Pierre Cornez, porte-parole de l’URBSFA, ajoute. “L’objectif n’est pas d’être uniquement dans la répression, mais de susciter des prises de conscience”.

Le plan d’action a notamment fait émerger une sorte de tribunal interne créé en 2021 : la Chambre Nationale pour la lutte contre la discrimination et le racisme. Cette Chambre peut sévir mais également proposer des résolutions de conflits de façon alternative.

« Nous essayons, d’endiguer le phénomène de la violence physique en essayant d’abord de lutter par ce qui en est souvent le moteur : la violence verbale. »

Mesures alternatives

”On peut effectivement comparer cette Chambre à un tribunal avec un juge qui est en fait un juriste, accompagné de deux experts issus de pools diversifiés. Toute affaire liée à une discrimination à tous les niveaux de la fédération peut y être traitée. La Chambre peut décider de sanctions comme des suspensions, des amendes destinées aux clubs ou imposer des matchs à huis clos”, détaille Samia Ahrouch. Mais nous refusons la logique du “punir pour punir”, car l’objectif est, in fine, de tendre vers un changement des comportements qui mènent aux violences verbales et physiques. Pour ces mesures alternatives, nous travaillons avec quatre organisations : la Caserne Dossin, le Musée d’Afrique, la Rainbow House et Play 4 Peace.”

L’objectif, en travaillant avec ces partenaires, est de sensibiliser les auteurs d’actes racistes ou violents de façon pédagogique. “En Flandre, il existe aussi un tribunal des sports. Bien évidemment, toute personne qui nous contacte peut aussi saisir la police pour une plainte et porter l’affaire devant la justice. Mais, à notre échelle, nous essayons d’endiguer le phénomène de la violence physique en essayant d’abord de lutter par ce qui en est souvent le moteur : la violence verbale”.

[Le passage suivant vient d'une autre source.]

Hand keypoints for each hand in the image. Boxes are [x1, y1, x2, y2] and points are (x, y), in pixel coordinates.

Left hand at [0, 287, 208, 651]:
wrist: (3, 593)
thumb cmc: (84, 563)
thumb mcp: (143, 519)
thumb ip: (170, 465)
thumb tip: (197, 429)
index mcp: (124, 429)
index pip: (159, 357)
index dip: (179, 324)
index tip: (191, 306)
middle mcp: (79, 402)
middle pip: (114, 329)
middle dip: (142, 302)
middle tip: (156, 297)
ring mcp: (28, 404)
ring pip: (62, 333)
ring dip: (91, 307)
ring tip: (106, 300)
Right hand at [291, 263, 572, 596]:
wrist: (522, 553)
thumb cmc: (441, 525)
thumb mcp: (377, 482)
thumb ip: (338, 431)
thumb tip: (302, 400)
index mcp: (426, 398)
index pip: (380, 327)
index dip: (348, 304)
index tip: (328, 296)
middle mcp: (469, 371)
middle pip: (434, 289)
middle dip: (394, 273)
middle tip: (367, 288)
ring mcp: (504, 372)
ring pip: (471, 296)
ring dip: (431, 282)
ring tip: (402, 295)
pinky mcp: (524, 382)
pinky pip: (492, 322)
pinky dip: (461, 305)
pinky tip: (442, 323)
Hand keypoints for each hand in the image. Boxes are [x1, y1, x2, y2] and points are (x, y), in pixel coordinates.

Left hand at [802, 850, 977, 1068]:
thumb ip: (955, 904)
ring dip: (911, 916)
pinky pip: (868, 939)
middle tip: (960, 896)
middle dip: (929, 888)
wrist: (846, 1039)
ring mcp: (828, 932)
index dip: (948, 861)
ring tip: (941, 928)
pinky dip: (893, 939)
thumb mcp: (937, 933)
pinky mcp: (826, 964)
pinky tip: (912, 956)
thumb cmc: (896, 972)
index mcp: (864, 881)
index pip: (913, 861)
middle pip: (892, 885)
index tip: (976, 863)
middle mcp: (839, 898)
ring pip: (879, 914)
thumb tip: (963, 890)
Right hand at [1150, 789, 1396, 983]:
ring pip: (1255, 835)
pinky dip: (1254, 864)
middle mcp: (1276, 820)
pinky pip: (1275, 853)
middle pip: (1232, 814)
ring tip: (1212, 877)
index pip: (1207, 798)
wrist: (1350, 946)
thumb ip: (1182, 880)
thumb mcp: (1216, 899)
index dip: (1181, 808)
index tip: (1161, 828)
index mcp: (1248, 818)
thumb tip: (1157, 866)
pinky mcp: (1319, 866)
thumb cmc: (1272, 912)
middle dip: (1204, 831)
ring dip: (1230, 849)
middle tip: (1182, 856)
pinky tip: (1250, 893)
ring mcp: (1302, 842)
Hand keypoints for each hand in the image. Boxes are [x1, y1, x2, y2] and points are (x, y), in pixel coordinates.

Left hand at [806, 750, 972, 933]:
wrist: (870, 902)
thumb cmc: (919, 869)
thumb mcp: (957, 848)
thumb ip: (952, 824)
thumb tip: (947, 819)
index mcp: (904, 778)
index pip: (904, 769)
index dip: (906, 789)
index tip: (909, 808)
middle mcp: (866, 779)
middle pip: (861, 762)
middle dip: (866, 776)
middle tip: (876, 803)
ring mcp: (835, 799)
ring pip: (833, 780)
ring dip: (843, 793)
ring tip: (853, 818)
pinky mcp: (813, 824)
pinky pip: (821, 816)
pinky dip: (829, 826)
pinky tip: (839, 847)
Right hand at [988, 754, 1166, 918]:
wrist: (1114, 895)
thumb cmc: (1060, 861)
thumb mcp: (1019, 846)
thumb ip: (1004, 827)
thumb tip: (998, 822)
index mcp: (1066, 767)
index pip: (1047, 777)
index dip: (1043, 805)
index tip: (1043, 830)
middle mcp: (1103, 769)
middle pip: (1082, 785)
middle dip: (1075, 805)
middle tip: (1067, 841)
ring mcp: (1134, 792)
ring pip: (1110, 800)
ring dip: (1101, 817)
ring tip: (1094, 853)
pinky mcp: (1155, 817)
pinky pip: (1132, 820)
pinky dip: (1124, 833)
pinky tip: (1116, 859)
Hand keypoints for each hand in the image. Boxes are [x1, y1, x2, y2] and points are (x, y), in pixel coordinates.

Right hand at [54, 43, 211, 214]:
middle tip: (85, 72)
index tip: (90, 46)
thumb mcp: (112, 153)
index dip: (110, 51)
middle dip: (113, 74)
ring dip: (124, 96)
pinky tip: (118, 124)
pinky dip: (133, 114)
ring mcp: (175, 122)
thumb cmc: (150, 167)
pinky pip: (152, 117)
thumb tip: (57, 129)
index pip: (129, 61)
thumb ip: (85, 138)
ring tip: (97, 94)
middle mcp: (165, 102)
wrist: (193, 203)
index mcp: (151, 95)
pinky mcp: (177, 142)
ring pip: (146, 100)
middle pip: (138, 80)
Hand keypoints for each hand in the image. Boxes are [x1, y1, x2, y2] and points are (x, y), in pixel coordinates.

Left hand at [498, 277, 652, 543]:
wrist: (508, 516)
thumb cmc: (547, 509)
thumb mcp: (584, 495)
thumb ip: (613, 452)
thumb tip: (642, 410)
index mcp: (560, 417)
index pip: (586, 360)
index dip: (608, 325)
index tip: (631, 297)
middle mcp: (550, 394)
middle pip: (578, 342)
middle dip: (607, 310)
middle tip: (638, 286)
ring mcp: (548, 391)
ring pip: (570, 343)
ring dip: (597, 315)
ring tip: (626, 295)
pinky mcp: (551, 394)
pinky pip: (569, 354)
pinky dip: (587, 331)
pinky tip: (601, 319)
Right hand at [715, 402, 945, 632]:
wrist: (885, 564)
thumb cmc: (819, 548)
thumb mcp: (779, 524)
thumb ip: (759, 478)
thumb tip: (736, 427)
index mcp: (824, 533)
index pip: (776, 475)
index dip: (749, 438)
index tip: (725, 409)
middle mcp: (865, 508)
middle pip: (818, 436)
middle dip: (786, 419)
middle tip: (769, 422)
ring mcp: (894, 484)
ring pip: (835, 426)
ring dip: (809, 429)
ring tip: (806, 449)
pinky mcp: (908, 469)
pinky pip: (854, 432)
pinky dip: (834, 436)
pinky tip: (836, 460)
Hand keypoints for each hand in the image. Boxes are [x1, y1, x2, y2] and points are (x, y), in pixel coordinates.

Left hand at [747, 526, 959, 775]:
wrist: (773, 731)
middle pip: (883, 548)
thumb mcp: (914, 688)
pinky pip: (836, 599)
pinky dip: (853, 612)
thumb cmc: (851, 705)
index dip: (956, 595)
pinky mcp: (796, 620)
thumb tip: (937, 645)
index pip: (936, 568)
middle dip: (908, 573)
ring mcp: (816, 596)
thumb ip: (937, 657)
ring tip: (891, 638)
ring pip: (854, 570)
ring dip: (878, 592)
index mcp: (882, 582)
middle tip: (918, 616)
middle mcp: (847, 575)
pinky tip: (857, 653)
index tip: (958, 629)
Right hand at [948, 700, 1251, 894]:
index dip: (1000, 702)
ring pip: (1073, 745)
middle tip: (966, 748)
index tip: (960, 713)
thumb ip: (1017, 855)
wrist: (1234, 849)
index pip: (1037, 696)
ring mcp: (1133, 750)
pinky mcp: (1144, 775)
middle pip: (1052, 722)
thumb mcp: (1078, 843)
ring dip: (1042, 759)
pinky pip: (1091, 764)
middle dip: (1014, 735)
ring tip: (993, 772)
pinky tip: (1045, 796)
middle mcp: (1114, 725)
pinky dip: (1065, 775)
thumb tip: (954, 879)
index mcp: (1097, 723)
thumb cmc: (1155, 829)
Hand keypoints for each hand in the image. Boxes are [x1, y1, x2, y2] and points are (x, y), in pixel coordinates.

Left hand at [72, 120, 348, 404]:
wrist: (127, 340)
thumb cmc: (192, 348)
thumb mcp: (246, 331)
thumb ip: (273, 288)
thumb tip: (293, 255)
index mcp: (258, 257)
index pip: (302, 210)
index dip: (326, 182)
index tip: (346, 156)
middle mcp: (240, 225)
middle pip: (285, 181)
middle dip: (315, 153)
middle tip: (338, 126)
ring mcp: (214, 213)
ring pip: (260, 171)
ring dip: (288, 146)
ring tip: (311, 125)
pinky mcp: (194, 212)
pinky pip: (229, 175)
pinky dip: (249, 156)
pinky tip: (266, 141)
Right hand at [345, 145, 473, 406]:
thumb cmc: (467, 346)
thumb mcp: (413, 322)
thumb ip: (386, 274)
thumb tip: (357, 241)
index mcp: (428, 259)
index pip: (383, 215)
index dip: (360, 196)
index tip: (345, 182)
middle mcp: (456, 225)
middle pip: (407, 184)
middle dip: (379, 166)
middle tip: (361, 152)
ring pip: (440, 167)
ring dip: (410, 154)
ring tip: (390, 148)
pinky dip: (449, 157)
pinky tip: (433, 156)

Et Pierre Cornez de conclure : “Nous écoutons, nous apprenons et nous essayons d’apporter des solutions constructives. Ce plan d’action évoluera en fonction de la situation. Mais dans tous les cas, nous resterons toujours vigilants quant à la violence. Car le football est un sport populaire, il doit rester ouvert et accessible à tous”.